TASK ITEM
Your answer must consist of exactly the lines below, starting with the line with "Meet Noémi Miskucza" and going on through the line with "Code with AI Assistant", and nothing else.

====================

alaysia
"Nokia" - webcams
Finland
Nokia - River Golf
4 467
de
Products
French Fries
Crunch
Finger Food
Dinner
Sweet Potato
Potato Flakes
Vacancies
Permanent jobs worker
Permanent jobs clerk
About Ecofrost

====================

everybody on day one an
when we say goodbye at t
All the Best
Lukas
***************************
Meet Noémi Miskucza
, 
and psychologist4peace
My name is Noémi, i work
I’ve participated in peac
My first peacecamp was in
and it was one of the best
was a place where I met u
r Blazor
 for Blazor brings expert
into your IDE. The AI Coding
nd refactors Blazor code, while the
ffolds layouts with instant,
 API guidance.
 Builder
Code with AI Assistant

====================

EXERCISE RESPONSE
Meet Noémi Miskucza
, 
and psychologist4peace
My name is Noémi, i work
I’ve participated in peac
My first peacecamp was in
and it was one of the best
was a place where I met u
r Blazor
 for Blazor brings expert
into your IDE. The AI Coding
nd refactors Blazor code, while the
ffolds layouts with instant,
 API guidance.
 Builder
Code with AI Assistant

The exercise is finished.